Rodriguez sketches the arc of his life in broad strokes. “Once upon a time,” he writes, he was a socially disadvantaged child whose life was a balance of intense family closeness and extreme public alienation. Now, he is an assimilated middle-class American man. However he doesn’t quite blend into his surroundings: he is still “exotic in a tuxedo” at a Beverly Hills party, and wonders if he is more monster than man.
This introduction establishes one of the key tensions within the book: private versus public identity. As will become clear, Rodriguez endorses the latter more forcefully than the former. But his persistent feelings of “exoticness” hint at his continuous battle with feeling out of place in many settings throughout his adulthood.
Rodriguez also lays out the various ways in which he has been viewed by different groups. Some people on what he calls the Ethnic Left see him as a brown Uncle Tom—someone who has been duped by white, mainstream society. He imagines a “dainty white lady” approaching him at a luncheon and sighing piteously over the fact that Rodriguez wasn’t able to “use” his Spanish in school. Other people, members of White America, want him to perform “a drama of ancestral reconciliation,” in which he returns to his Mexican roots. Rodriguez rails against these people, claiming no interest in “buried lives.” His focus, he claims, lies in the immediate: that is, the separation he has endured from his family as a result of his education. This will be the focus of his book and it is, he asserts, an American story.
Rodriguez is positioning his ideas in context. Many advocates of minority and Chicano rights movements felt that Rodriguez had “sold out” by denouncing policies such as affirmative action and bilingual education. Here, Rodriguez makes it clear that these people themselves are the fools—the derision with which he speaks of the white woman commenting on his life experience indicates that he believes the people who pity him don’t fully understand the dangerous implications of the policies they advocate. Rodriguez also takes a political stance by refusing to speak on behalf of Mexican Americans as a whole. Rather, he defines his project in his own terms, focusing on the Americanness of his story.
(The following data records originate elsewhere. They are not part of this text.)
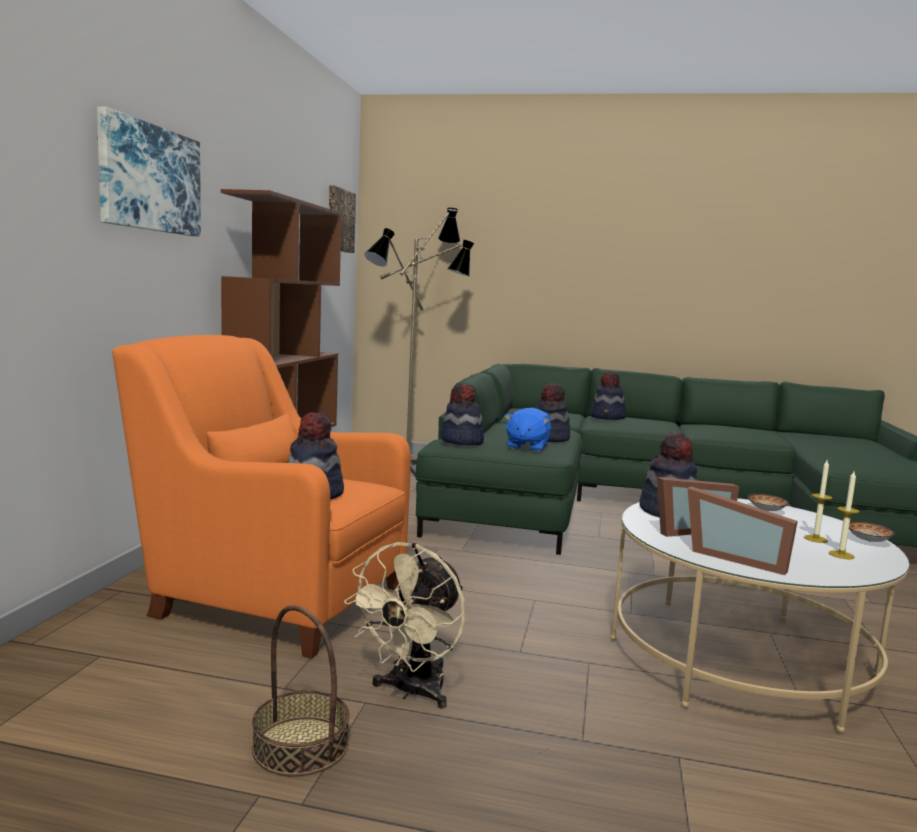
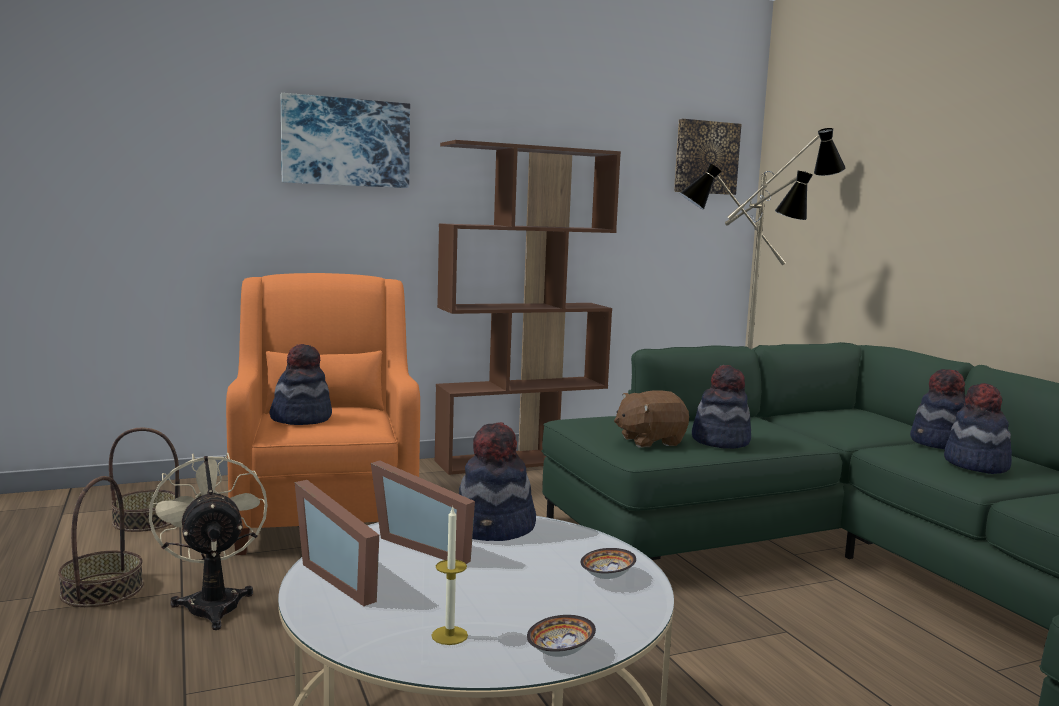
camera: 55 degrees right, 0 degrees up
(122, 685) = (146, 520): none -> basket
(411, 692) = (212, 602): beige fan -> beige fan turned 75 degrees clockwise
(461, 441) = (603, 420): hat -> hat (975, 465)
(527, 447) = (650, 441): blue plush toy -> brown plush toy
(736, 557) = (345, 576): picture frame -> picture frame turned 45 degrees counterclockwise
(815, 539) = (507, 615): candle -> none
Rodriguez elaborates by describing his memoir as a pastoral, a hymn to middle-class life. He claims that writing about his lower-class childhood reminds him of the separation he has achieved from that life, thereby helping him define the man he has become. While his New York editor, calling him on the phone, thinks his memoir needs “more Grandma”—that is, more personal anecdotes—Rodriguez is determined to focus on abstract concepts that he finds important. These concepts include the way in which gaining a public identity permanently changed his life. Rodriguez maintains that language is the main force that has allowed him to shape this identity, and he admits that he is obsessed with the power of language. He closes the prologue with the bold claim that his memoir will be a parable for the life of his middle-class reader.
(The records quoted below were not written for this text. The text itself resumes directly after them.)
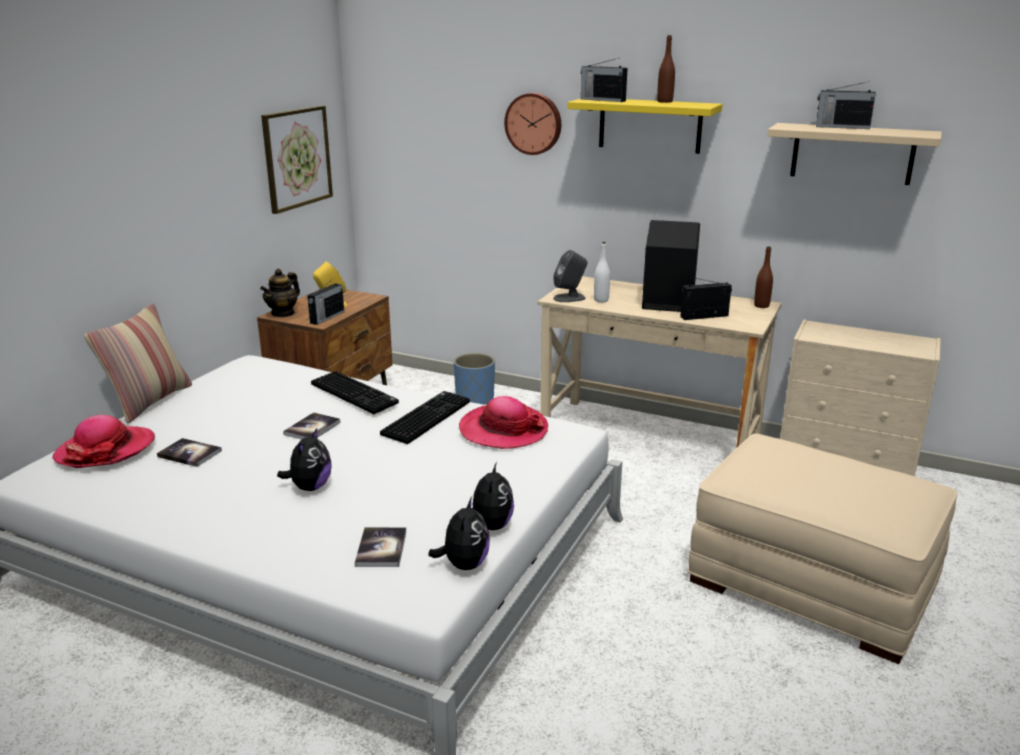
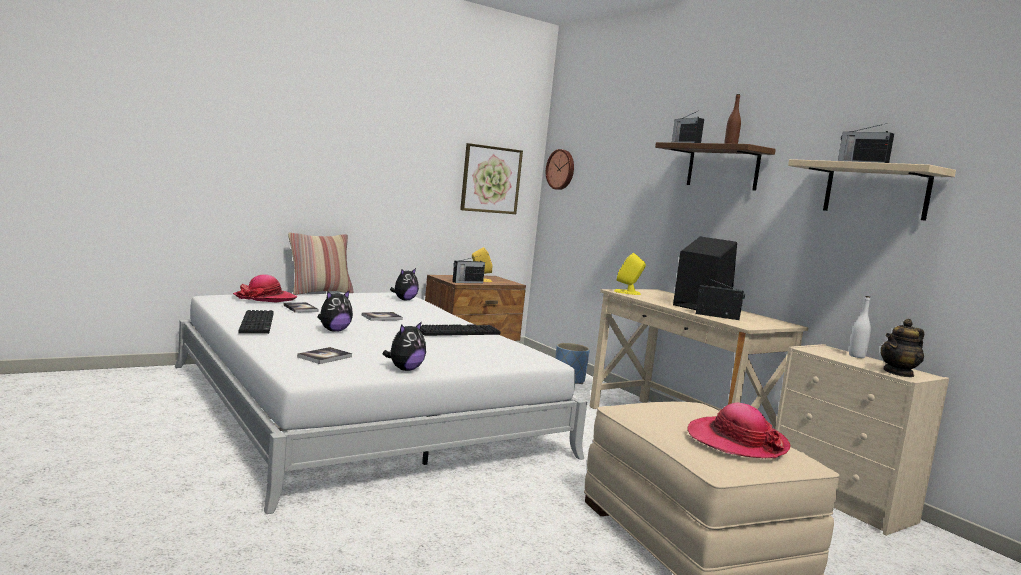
camera: 30 degrees right, 15 degrees down
(283, 313) = (445, 276): teapot -> teapot (898, 373)
(356, 393) = (434, 314): keyboard -> keyboard (258, 324)
(464, 564) = (357, 374): plush toy -> plush toy (404, 300)
(503, 430) = (498, 347): hat -> hat (736, 441)
(534, 123) = (648, 167): wall clock -> wall clock (561, 169)
(570, 298) = (627, 292): grey speaker -> yellow speaker
(601, 300) = (650, 297): white bottle -> white bottle (857, 356)
(650, 125) = (722, 167): yellow shelf -> brown shelf
(761, 306) = (783, 324): brown bottle -> none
Rodriguez is at work defining his own goals for this book: he is determined to write the book he wants to write, rather than the one people expect. The language he uses here is important in itself because he is deliberately using terms (such as “pastoral”) that mark him as an educated individual with middle-class sensibilities. Thus, even on a sentence level, Rodriguez is beginning to build evidence for his claim that this memoir will serve as an analogy for middle class life writ large. It’s also worth noting that Rodriguez assumes that his reader is middle-class. It’s unclear if he sees this as an inevitable result of writing a literary memoir, or if he is actively defining the audience he wants.